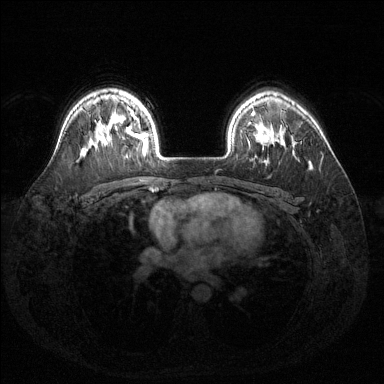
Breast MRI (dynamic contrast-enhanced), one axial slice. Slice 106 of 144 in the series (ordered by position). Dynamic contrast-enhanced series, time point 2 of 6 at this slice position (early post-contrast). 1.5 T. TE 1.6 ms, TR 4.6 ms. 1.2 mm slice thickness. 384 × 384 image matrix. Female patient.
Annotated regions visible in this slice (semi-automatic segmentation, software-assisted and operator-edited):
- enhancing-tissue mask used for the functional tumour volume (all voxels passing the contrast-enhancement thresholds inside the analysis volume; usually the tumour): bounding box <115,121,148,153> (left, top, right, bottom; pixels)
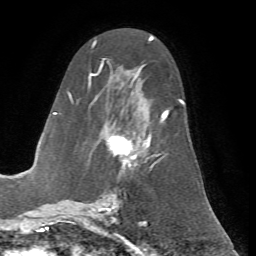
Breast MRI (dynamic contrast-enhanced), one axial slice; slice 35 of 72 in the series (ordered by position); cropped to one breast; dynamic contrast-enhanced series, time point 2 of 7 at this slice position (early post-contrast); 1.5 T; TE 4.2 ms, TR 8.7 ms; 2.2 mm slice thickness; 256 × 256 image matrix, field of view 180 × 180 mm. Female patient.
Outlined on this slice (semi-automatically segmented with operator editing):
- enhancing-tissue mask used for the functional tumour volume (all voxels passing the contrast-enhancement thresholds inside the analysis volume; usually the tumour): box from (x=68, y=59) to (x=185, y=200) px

§

INSTRUCTIONS TO FOLLOW:
From the material above, gather all lines that include the string "Female" and copy them.

EXPECTED ANSWER:
Breast MRI (dynamic contrast-enhanced), one axial slice. Slice 106 of 144 in the series (ordered by position). Dynamic contrast-enhanced series, time point 2 of 6 at this slice position (early post-contrast). 1.5 T. TE 1.6 ms, TR 4.6 ms. 1.2 mm slice thickness. 384 × 384 image matrix. Female patient.
Breast MRI (dynamic contrast-enhanced), one axial slice; slice 35 of 72 in the series (ordered by position); cropped to one breast; dynamic contrast-enhanced series, time point 2 of 7 at this slice position (early post-contrast); 1.5 T; TE 4.2 ms, TR 8.7 ms; 2.2 mm slice thickness; 256 × 256 image matrix, field of view 180 × 180 mm. Female patient.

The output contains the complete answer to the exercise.